**Task to complete**
Copy out the records below with "pixel coordinates" changed to "image coordinates" everywhere and everything else left as it is. Leave out the pictures.

Content starts

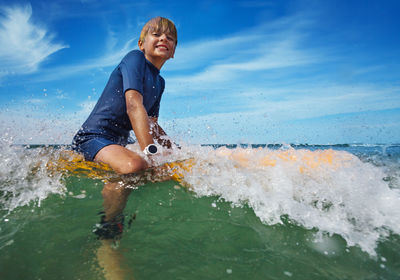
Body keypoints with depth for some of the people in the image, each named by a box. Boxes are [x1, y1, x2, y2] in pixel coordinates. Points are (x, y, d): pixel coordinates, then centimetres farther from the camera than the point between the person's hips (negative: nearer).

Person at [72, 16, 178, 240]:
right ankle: (106, 232, -16)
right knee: (135, 165, -39)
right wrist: (150, 151, -34)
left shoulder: (160, 83, 15)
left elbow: (152, 125, 18)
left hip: (118, 144, 9)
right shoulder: (134, 58, -7)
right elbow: (134, 105, -24)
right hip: (93, 137, -9)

Content ends

**Exercise output**
Body keypoints with depth for some of the people in the image, each named by a box. Boxes are [x1, y1, x2, y2] in image coordinates. Points are (x, y, d): image coordinates, then centimetres farther from the camera than the point between the person's hips (negative: nearer).

Person at [72, 16, 178, 240]:
right ankle: (106, 232, -16)
right knee: (135, 165, -39)
right wrist: (150, 151, -34)
left shoulder: (160, 83, 15)
left elbow: (152, 125, 18)
left hip: (118, 144, 9)
right shoulder: (134, 58, -7)
right elbow: (134, 105, -24)
right hip: (93, 137, -9)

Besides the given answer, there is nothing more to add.